BLAKE3-team / BLAKE3-specs

The BLAKE3 paper: specifications, analysis, and design rationale
https://blake3.io
Other
163 stars 9 forks source link

How can I tell if Blake3 is multi-threaded. #5

Closed SteveBattista closed 3 years ago

SteveBattista commented 3 years ago

Dear team, I'm working on a simple took to test the speed of Blake3 vs the SHA implementations. I have this code saved to GitHub. While the code is just as fast as b3sum, my HTOP is not showing that multiple threads are being engaged. Could it be that it is that fast? Could you spend a second looking at my Cargo.toml to make sure that I have the proper features for multi-threading? Thank you in advance.

https://github.com/SteveBattista/hash_test

oconnor663 commented 3 years ago

Your code is single-threaded. I can see this because you're calling blake3::Hasher::update here. If you take a look at the update docs, you'll read:

This method is always single-threaded. For multi-threading support, see update_with_join below.

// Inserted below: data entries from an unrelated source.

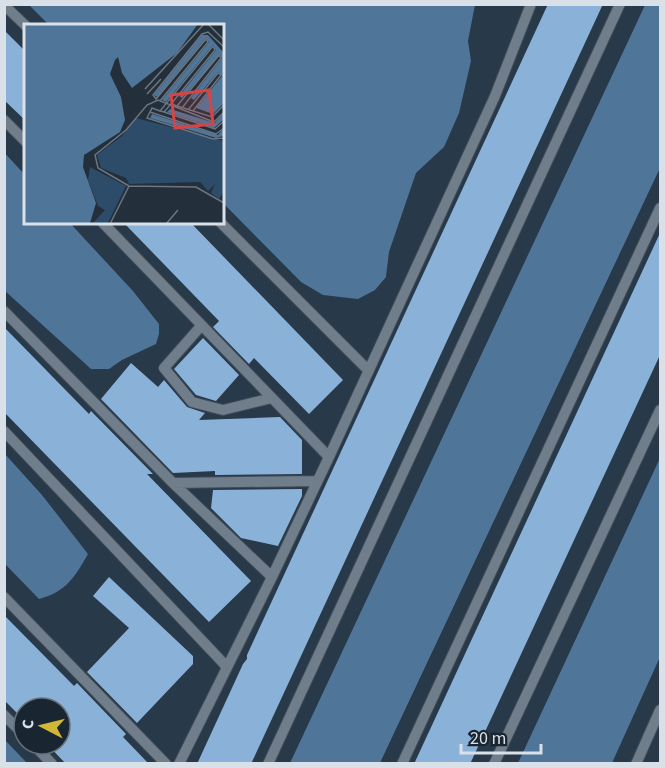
<svg xmlns="http://www.w3.org/2000/svg" width="665" height="768" font-family="'Source Sans 3',sans-serif">
	<style>
		.built { fill: #28394a; fill-rule: evenodd }
		.water { fill: #4f7599 }
		.building { fill: #8ab2d9 }
		.lines { fill: none; stroke-linecap: round; stroke-linejoin: round }
		.lane-casing { stroke: #414b55; stroke-width: 12 }
		.lane { stroke: #707e8c; stroke-width: 10 }
		.inset-road { fill: none; stroke: #6c7680; stroke-width: 1.5 }
		.view { fill: #d64445; fill-opacity: 0.15; stroke: #d64445; stroke-width: 3 }
		.inset-edge { fill: none; stroke: #d9e0e8; stroke-width: 3 }
	</style>
	<rect width="100%" height="100%" fill="#232f3b"/>
	<path class="built" d="M 5,5 L 29,5 L 49,25 L 26,26 L 25,175 L 5,152 Z
		M 475,5 L 645,5 L 290,763 L 27,763 L 5,740 L 5,564 L 39,598 L 42,495 L 5,454 L 5,291 L 91,369 L 109,369 L 122,360 L 156,344 L 159,334 L 159,324 L 133,291 L 69,222 L 222,222 L 222,202 L 301,282 L 386,277 L 389,252 L 416,173 L 444,147 L 471,61 L 468,41 ZM 24,708 L 60,708 L 60,744 L 24,744 Z
		M 660,168 L 660,458 L 518,763 L 380,764 Z
		M 660,657 L 660,763 L 612,763 Z"/>
	<path class="water" d="M 29,5 L 475,5 L 468,41 L 471,61 L 459,113 L 444,147 L 416,173 L 389,252 L 386,277 L 375,290 L 358,299 L 323,295 L 301,282 L 222,202 L 222,26 L 49,25 Z
		M 645,5 L 660,5 L 660,168 L 380,763 L 290,763 Z
		M 4,152 L 25,175 L 26,222 L 69,222 L 133,291 L 159,324 L 159,334 L 156,344 L 122,360 L 109,369 L 91,369 L 5,291 Z
		M 5,454 L 42,495 L 88,554 C 75,577 66,592 39,599 L 5,564 Z
		M 660,458 L 660,657 L 612,763 L 518,763 Z
		M 4,740 L 5,740 L 27,763 L 5,763 Z"/>
	<path class="building" d="M 548,4 L 603,4 L 251,764 L 197,764 L 243,664 L 247,659 L 247,655 Z
		M 4,30 L 26,52 L 26,121 L 4,100 Z
		M 123,222 L 190,222 L 343,380 L 309,414 L 254,358 L 249,364 L 213,327 L 219,321 Z
		M 660,233 L 660,355 L 470,764 L 414,764 Z
		M 4,327 L 89,414 L 91,411 L 153,474 L 147,474 L 251,581 L 209,622 L 4,412 Z
		M 203,338 L 239,375 L 216,401 L 196,395 L 174,369 Z
		M 131,363 L 158,387 L 164,380 L 187,407 L 205,413 L 199,420 L 280,417 L 302,440 L 302,474 L 215,475 L 215,471 L 173,473 L 101,399 Z
		M 302,489 L 302,496 L 278,546 L 241,538 L 211,508 L 213,490 Z
		M 109,577 L 193,656 L 193,664 L 137,723 L 87,672 L 129,628 L 93,596 Z
		M 4,615 L 74,686 L 77,683 L 126,734 L 123,737 L 149,764 L 66,764 L 47,744 L 60,744 L 60,708 L 24,708 L 24,720 L 4,700 Z"/>
	<g class="lines">
		<defs>
			<path id="lane" d="M 4,5 L 26,26
				M 4,120 L 26,142
				M 102,222 L 329,457
				M 220,222 L 368,370
				M 4,311 L 173,483 L 272,577
				M 201,326 L 164,368 L 192,402 L 223,410 L 272,398
				M 4,431 L 227,667
				M 173,483 L 317,481
				M 4,597 L 166,764
				M 4,715 L 24,735
				M 33,744 L 52,764
				M 179,764 L 272,577 L 329,457 L 495,96 L 531,4
				M 268,764 L 620,4
				M 402,764 L 660,208
				M 494,764 L 660,410
				M 636,764 L 660,710"/>
		</defs>
		<use href="#lane" class="lane-casing"/>
		<use href="#lane" class="lane"/>
	</g>
	<g transform="translate(24 24)">
		<rect width="200" height="200" fill="#232f3b"/>
		<path d="M 112,94 L 199,117 L 199,169 L 195,175 L 187,169 L 191,160 L 184,167 L 176,158 L 105,160 L 102,154 L 77,144 L 73,131 L 98,112 ZM 66,143 L 102,162 L 84,199 L 69,199 L 81,186 L 74,182 L 64,156 Z" fill="#2c4c6a"/>
		<path d="M 0,0 L 174,0 L 153,29 L 108,64 L 98,49 L 94,33 L 91,36 L 86,50 L 97,73 L 101,96 L 96,108 L 60,131 L 59,143 L 72,179 L 66,199 L 0,199 ZM 178,11 L 184,11 L 199,28 L 199,80 L 189,90 L 172,84 L 198,52 L 194,48 L 170,76 L 167,74 L 198,34 L 196,31 L 158,74 L 155,72 L 192,26 L 189,21 L 142,78 L 138,76 L 185,18 L 182,14 L 133,73 L 130,71 ZM 146,85 L 191,99 L 199,89 L 199,96 L 190,104 L 143,88 ZM 128,90 L 194,111 L 199,105 L 199,112 L 192,114 L 126,94 Z" fill="#4f7599"/>
		<path class="inset-road" d="M 184,0 L 200,16M 121,65 L 180,0M 123,70 L 137,55M 136,77 L 184,18 L 182,15 L 132,75 L 129,71 L 178,10 L 184,8 L 200,23M 147,80 L 140,88 L 136,87 L 189,22 L 191,26 L 147,80 L 188,93 L 200,81M 153,82 L 195,31 L 197,34 L 158,84M 164,86 L 194,49 L 197,51 L 169,87M 136,87 L 128,84 L 126,88 L 192,110 L 200,104M 126,88 L 123,94 L 189,115 L 200,114M 140,88 L 191,105 L 200,97M 105,162 L 74,144 L 71,131 L 102,106 L 123,81 L 134,76 L 190,98 L 200,88M 105,162 L 172,163 L 200,179M 86,200 L 105,162M 142,200 L 154,186"/>
		<path class="view" d="M 185,66 L 189,100 L 151,104 L 147,71 Z"/>
		<rect width="200" height="200" class="inset-edge"/>
	</g>
	<rect width="665" height="768" fill="none" stroke="#d9e0e8" stroke-width="12"/>
	<g transform="translate(42 726) rotate(277)"><circle r="28" fill="#192530" stroke="#66707a" stroke-width="1.5"/>
	<path d="M0-4.5L10 22L0 15L-10 22Z" fill="#d1b736"/>
	<text y="-9" font-size="16" font-weight="bold" text-anchor="middle" fill="#d9e0e8">С</text>
	</g>
	<path d="M461 744v9h80v-9" fill="none" stroke="#d9e0e8" stroke-width="3"/>
	<text x="470" y="744" font-size="18" fill="#d9e0e8" stroke="#192530" stroke-width="4.5" paint-order="stroke">20 m</text>
</svg>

Note that the degree of SIMD parallelism that update can use is limited by the size of this input buffer. The 8 KiB buffer currently used by std::io::copy is enough to leverage AVX2, for example, but not enough to leverage AVX-512. A 16 KiB buffer is large enough to leverage all currently supported SIMD instruction sets.

The first line there is your answer. But the second part is also very relevant to your use case. It looks like you're using a 512-byte buffer, which is too small to take advantage of most of our SIMD optimizations.

So when you say "the code is just as fast as b3sum", that's not what I'd expect you to see. This could be for a few different reasons:

Speaking of running benchmarks in a loop, I notice that here you're running each hash function one time back-to-back. Everything depends on the details of what you're doing, but I expect that that's very unlikely to give you meaningful, stable results. For example, in the common case where you're hashing some file that's not in cache yet, the first function in your loop is going to look artificially slow, because its performance is capped by disk read speed, while the subsequent loop iterations on the same file are not. Even if you avoid that issue, there are lots of sources of CPU performance noise that you have to worry about, and you'll find most benchmark suites do an average over many runs to try to account for that.

SteveBattista commented 3 years ago

Thank you so much for the tip. I think I have fixed all of the issues. I'm getting about 2.8GBs on my development machine (specs in the read me.

oconnor663 commented 3 years ago

These numbers look plausible, yes. Note that your CPU does not support AVX2 (or the much more recent AVX-512), so you can expect this long-input benchmark measurement to double or triple on a more recent machine.